WORK ORDER: Return each of the entries below word for word.

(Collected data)
------------

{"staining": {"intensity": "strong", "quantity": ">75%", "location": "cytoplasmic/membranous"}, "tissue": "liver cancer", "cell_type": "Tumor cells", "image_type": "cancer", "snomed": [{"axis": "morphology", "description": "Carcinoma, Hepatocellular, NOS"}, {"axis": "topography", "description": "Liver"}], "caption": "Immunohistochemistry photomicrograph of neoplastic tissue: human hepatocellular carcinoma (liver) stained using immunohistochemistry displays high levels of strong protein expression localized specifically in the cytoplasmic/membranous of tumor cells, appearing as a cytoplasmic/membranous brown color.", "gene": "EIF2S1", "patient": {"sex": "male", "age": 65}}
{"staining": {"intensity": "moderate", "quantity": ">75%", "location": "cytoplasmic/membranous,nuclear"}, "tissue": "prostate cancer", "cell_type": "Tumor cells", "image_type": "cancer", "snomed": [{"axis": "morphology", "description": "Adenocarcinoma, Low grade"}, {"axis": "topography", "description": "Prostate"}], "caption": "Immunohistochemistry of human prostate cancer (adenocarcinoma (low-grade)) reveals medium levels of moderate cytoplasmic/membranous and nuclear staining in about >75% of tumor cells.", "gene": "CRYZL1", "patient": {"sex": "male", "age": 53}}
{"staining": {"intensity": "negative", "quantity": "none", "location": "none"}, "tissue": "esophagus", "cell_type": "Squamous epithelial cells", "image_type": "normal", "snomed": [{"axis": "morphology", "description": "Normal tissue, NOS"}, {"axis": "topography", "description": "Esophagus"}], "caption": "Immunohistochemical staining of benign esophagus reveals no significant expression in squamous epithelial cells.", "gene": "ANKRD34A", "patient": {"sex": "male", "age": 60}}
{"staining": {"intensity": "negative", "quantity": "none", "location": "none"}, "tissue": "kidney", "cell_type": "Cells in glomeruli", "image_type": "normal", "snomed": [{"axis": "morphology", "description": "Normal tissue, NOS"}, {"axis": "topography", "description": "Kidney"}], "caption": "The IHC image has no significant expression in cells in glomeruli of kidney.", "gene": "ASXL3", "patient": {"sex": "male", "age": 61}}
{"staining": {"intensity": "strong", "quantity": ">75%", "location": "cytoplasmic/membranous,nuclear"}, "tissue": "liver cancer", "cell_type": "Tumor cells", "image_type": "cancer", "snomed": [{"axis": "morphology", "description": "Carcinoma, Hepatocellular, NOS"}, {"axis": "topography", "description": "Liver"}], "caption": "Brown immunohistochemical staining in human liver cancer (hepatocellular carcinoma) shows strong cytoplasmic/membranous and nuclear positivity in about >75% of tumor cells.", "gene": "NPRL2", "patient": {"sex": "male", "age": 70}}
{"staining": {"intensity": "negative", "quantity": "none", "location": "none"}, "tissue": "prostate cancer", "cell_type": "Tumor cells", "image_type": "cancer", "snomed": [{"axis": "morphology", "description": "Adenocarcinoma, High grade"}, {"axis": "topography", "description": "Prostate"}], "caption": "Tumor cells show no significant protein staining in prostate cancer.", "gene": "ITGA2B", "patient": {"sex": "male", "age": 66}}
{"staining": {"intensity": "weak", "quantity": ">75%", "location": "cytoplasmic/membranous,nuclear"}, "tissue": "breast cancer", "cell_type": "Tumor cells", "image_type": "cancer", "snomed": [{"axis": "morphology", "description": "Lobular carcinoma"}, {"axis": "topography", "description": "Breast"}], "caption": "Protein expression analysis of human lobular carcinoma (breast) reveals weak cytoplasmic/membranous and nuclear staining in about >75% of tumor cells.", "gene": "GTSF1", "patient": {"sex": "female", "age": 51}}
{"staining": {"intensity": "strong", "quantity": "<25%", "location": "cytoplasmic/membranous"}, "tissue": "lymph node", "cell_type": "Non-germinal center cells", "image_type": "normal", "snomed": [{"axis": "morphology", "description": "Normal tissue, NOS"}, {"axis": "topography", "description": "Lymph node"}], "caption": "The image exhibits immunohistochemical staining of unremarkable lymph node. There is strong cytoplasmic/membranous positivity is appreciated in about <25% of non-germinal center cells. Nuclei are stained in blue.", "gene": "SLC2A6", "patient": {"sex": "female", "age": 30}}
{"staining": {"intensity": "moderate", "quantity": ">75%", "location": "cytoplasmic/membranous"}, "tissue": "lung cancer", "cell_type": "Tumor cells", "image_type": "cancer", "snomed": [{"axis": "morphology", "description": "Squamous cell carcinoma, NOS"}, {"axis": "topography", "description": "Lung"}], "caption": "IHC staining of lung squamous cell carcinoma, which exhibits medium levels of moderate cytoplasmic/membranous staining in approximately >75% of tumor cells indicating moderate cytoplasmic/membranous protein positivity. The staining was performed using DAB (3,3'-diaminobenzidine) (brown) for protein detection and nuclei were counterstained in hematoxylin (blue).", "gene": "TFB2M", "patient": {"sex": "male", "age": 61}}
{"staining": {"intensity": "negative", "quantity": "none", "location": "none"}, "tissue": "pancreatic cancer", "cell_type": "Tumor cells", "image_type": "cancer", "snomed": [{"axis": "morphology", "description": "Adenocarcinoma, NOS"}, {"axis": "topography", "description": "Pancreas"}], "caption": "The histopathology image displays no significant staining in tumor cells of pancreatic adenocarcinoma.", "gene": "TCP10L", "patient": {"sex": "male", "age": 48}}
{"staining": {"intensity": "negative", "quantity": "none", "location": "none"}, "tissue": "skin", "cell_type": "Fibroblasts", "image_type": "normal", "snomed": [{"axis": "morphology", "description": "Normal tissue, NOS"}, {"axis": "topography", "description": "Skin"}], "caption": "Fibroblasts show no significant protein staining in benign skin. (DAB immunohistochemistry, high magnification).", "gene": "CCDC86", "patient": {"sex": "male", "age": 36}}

------------

ANSWER TO THIS EXERCISE:
{"staining": {"intensity": "strong", "quantity": ">75%", "location": "cytoplasmic/membranous"}, "tissue": "liver cancer", "cell_type": "Tumor cells", "image_type": "cancer", "snomed": [{"axis": "morphology", "description": "Carcinoma, Hepatocellular, NOS"}, {"axis": "topography", "description": "Liver"}], "caption": "Immunohistochemistry photomicrograph of neoplastic tissue: human hepatocellular carcinoma (liver) stained using immunohistochemistry displays high levels of strong protein expression localized specifically in the cytoplasmic/membranous of tumor cells, appearing as a cytoplasmic/membranous brown color.", "gene": "EIF2S1", "patient": {"sex": "male", "age": 65}}
{"staining": {"intensity": "moderate", "quantity": ">75%", "location": "cytoplasmic/membranous,nuclear"}, "tissue": "prostate cancer", "cell_type": "Tumor cells", "image_type": "cancer", "snomed": [{"axis": "morphology", "description": "Adenocarcinoma, Low grade"}, {"axis": "topography", "description": "Prostate"}], "caption": "Immunohistochemistry of human prostate cancer (adenocarcinoma (low-grade)) reveals medium levels of moderate cytoplasmic/membranous and nuclear staining in about >75% of tumor cells.", "gene": "CRYZL1", "patient": {"sex": "male", "age": 53}}
{"staining": {"intensity": "negative", "quantity": "none", "location": "none"}, "tissue": "esophagus", "cell_type": "Squamous epithelial cells", "image_type": "normal", "snomed": [{"axis": "morphology", "description": "Normal tissue, NOS"}, {"axis": "topography", "description": "Esophagus"}], "caption": "Immunohistochemical staining of benign esophagus reveals no significant expression in squamous epithelial cells.", "gene": "ANKRD34A", "patient": {"sex": "male", "age": 60}}
{"staining": {"intensity": "negative", "quantity": "none", "location": "none"}, "tissue": "kidney", "cell_type": "Cells in glomeruli", "image_type": "normal", "snomed": [{"axis": "morphology", "description": "Normal tissue, NOS"}, {"axis": "topography", "description": "Kidney"}], "caption": "The IHC image has no significant expression in cells in glomeruli of kidney.", "gene": "ASXL3", "patient": {"sex": "male", "age": 61}}
{"staining": {"intensity": "strong", "quantity": ">75%", "location": "cytoplasmic/membranous,nuclear"}, "tissue": "liver cancer", "cell_type": "Tumor cells", "image_type": "cancer", "snomed": [{"axis": "morphology", "description": "Carcinoma, Hepatocellular, NOS"}, {"axis": "topography", "description": "Liver"}], "caption": "Brown immunohistochemical staining in human liver cancer (hepatocellular carcinoma) shows strong cytoplasmic/membranous and nuclear positivity in about >75% of tumor cells.", "gene": "NPRL2", "patient": {"sex": "male", "age": 70}}
{"staining": {"intensity": "negative", "quantity": "none", "location": "none"}, "tissue": "prostate cancer", "cell_type": "Tumor cells", "image_type": "cancer", "snomed": [{"axis": "morphology", "description": "Adenocarcinoma, High grade"}, {"axis": "topography", "description": "Prostate"}], "caption": "Tumor cells show no significant protein staining in prostate cancer.", "gene": "ITGA2B", "patient": {"sex": "male", "age": 66}}
{"staining": {"intensity": "weak", "quantity": ">75%", "location": "cytoplasmic/membranous,nuclear"}, "tissue": "breast cancer", "cell_type": "Tumor cells", "image_type": "cancer", "snomed": [{"axis": "morphology", "description": "Lobular carcinoma"}, {"axis": "topography", "description": "Breast"}], "caption": "Protein expression analysis of human lobular carcinoma (breast) reveals weak cytoplasmic/membranous and nuclear staining in about >75% of tumor cells.", "gene": "GTSF1", "patient": {"sex": "female", "age": 51}}
{"staining": {"intensity": "strong", "quantity": "<25%", "location": "cytoplasmic/membranous"}, "tissue": "lymph node", "cell_type": "Non-germinal center cells", "image_type": "normal", "snomed": [{"axis": "morphology", "description": "Normal tissue, NOS"}, {"axis": "topography", "description": "Lymph node"}], "caption": "The image exhibits immunohistochemical staining of unremarkable lymph node. There is strong cytoplasmic/membranous positivity is appreciated in about <25% of non-germinal center cells. Nuclei are stained in blue.", "gene": "SLC2A6", "patient": {"sex": "female", "age": 30}}
{"staining": {"intensity": "moderate", "quantity": ">75%", "location": "cytoplasmic/membranous"}, "tissue": "lung cancer", "cell_type": "Tumor cells", "image_type": "cancer", "snomed": [{"axis": "morphology", "description": "Squamous cell carcinoma, NOS"}, {"axis": "topography", "description": "Lung"}], "caption": "IHC staining of lung squamous cell carcinoma, which exhibits medium levels of moderate cytoplasmic/membranous staining in approximately >75% of tumor cells indicating moderate cytoplasmic/membranous protein positivity. The staining was performed using DAB (3,3'-diaminobenzidine) (brown) for protein detection and nuclei were counterstained in hematoxylin (blue).", "gene": "TFB2M", "patient": {"sex": "male", "age": 61}}
{"staining": {"intensity": "negative", "quantity": "none", "location": "none"}, "tissue": "pancreatic cancer", "cell_type": "Tumor cells", "image_type": "cancer", "snomed": [{"axis": "morphology", "description": "Adenocarcinoma, NOS"}, {"axis": "topography", "description": "Pancreas"}], "caption": "The histopathology image displays no significant staining in tumor cells of pancreatic adenocarcinoma.", "gene": "TCP10L", "patient": {"sex": "male", "age": 48}}
{"staining": {"intensity": "negative", "quantity": "none", "location": "none"}, "tissue": "skin", "cell_type": "Fibroblasts", "image_type": "normal", "snomed": [{"axis": "morphology", "description": "Normal tissue, NOS"}, {"axis": "topography", "description": "Skin"}], "caption": "Fibroblasts show no significant protein staining in benign skin. (DAB immunohistochemistry, high magnification).", "gene": "CCDC86", "patient": {"sex": "male", "age": 36}}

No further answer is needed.